Lift your vibration series: Breath.

"As long as you have breath, you have options"- Imani Cohen.


     I was first introduced to the practice of breath control, also known as pranayama, in 2018. One of my mother's dearest friends, C. Marie Long, was hosting a workshop. She has just returned from traveling the world and is a well-practiced yogi. During her class, she showed us how to retrain our breathing and told us we needed to be more informed about breathing correctly. She showed us three different meditative breathing techniques to assist in healing traumas and illnesses and clear your energetic channels. I had always remembered her lesson in retraining and controlling your breath. From then on, I realized I had been inhibiting myself from being in a better state. Even though I wasn't consistent at 18 with much of anything, especially spiritually, I began to implement it into my life in moments where I truly needed it, and it has never ceased to fail me. I even showed my closest friends when they were having bad times and felt nothing to do but revel in their deepest emotions. 

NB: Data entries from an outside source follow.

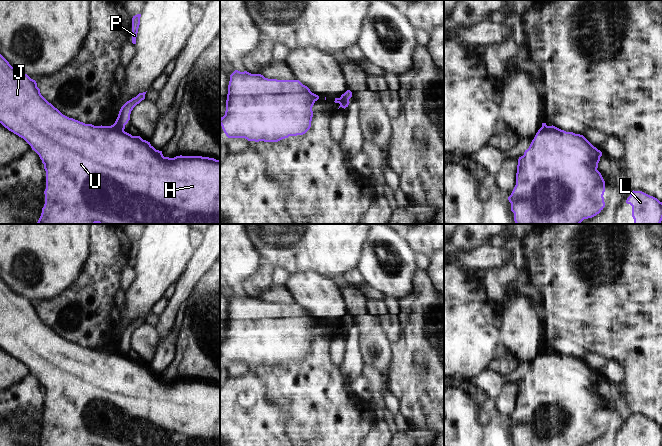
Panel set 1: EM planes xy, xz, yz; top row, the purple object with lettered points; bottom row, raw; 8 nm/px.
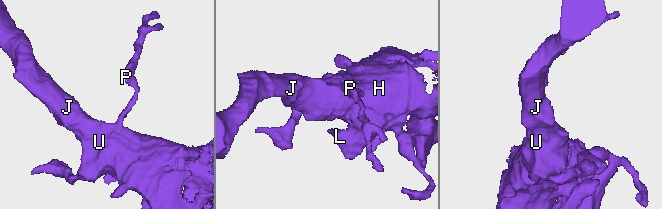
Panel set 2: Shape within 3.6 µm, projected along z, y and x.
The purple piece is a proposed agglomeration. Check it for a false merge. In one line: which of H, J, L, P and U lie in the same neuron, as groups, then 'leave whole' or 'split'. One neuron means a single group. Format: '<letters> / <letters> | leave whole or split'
H J L U / P | split

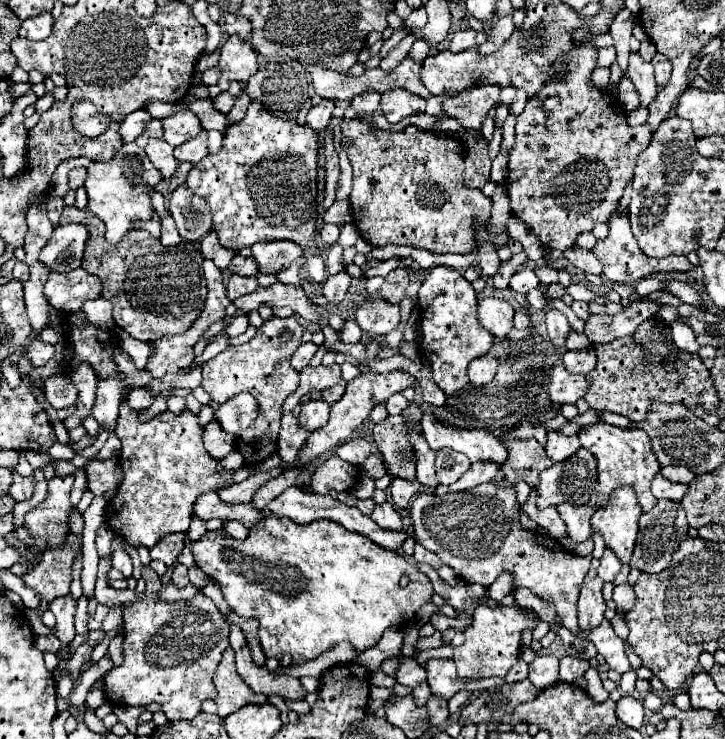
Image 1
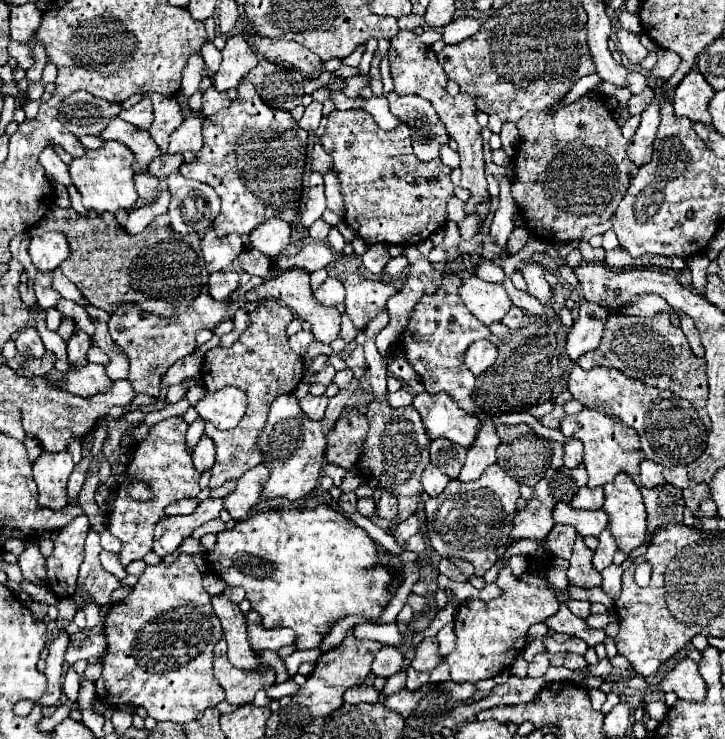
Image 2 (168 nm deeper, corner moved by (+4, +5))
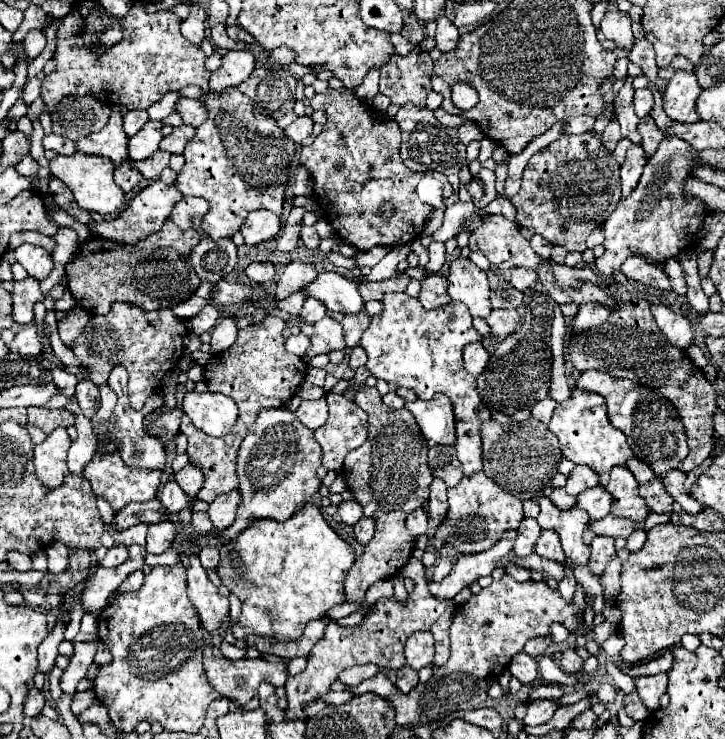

     There are many theories surrounding the importance of breath. I remember my 9th-grade English teacher telling our class that you are born with a certain amount of breaths. For instance, if you are a runner, your life span is much shorter than that of people who aren't. He was a habitual runner and the coach of the cross-country team, so the irony of his saying it led me to believe there had to be some truth to it. Breath control can be found in so many different forms: acting, yoga, martial arts, running, dancing, singing, rapping, and the list goes on. I have experienced breathing power in martial arts, yoga, working out, and meditation. 


     In martial arts, my sensei told me that with every punch I throw and every kick I land, he must hear the force of my breath. The breath sounds like a quick hiss, and you naturally contract your core to implement natural force. He was a seventh-degree black belt. He told us he had never met anyone who could move fast in a ring and breathe slowly. Your breath must match your movements, so you have more than strength backing you in the ring; you have raw energy. 


     If you can't control your breath, you can lose strength in vital organs in your body. When we are panting and gasping for breath, it puts even more strain on our bodies to push the oxygen throughout our bodies. In yoga, you are told to "inhale deeply through your nose and exhale slowly" to get a deeper stretch. The more oxygen you intake, the more it goes to your blood cells, allowing you to contract and expand them. The art of slow and in control plays a vital misrepresented part in this act. 


     You can train yourself to practice deep breathing while physically training. You sink into a meditative state and forget about the pain. I remember one night I came home from working a 10-hour shift. I had promised myself I would make the time to get in shape after work for at least 20 minutes. So I decided to go on a night run with my boyfriend. I noticed he was running so effortlessly, even though he had not been working out before that night. His pace remained the same, and his face remained neutral. At first, I thought it was because he had always had a natural athletic build and essence. But the closer I paid attention, his breath was deep and rhythmic. I began to mimic his breath, and at first, it was hard to do, but I caught the rhythm. It was as if I felt nothing else. I was utterly focused on breathing and propelling my body forward. We ran throughout the whole neighborhood for 20 minutes nonstop at night. That was yet another confirming moment for me: I could control my breath and conquer anything. 


     Breath is life; our bodies filter oxygen into carbon dioxide, which is natural and effortless. Just like living our everyday lives in our environment, we observe, internalize, and release; it is always our choice to filter through it. We can make the best of it or hold onto our emotions until we suffocate. I decided to start here in this series because of this belief. Sharing my experiences and how I created my routine to assist in filtering through life can help many others do the same. I made a 20-minute breath sequence by pulling from books I've read, such as "Healing Fear and Trauma with Pranayama and Qigong" by C. Marie Long. And by implementing kemetic yoga into my spiritual hygiene routine.


     The routine consists of deep belly breathing, breathing in four-second increments. Depending on how I feel, I do this 4-10 times before transitioning into a more strenuous form of breath. This ancient technique is known as fire breathing. This can be not easy when first starting, but keep trying. This technique will help you master your body and your life force energy known as chi. This quick, rapid-fire breath relieves stress immediately by forcefully pushing oxygen rapidly throughout the body directly from your core. At the end of the sequence, I end it with a breath sequence for healing inner traumas. You alternate from your thumb and index finger, closing your nostrils to breathe through them. This breath technique alone is potent. You become very present in breathing due to the rhythmic hand movements. 


There is no room for worry or fear; breathe.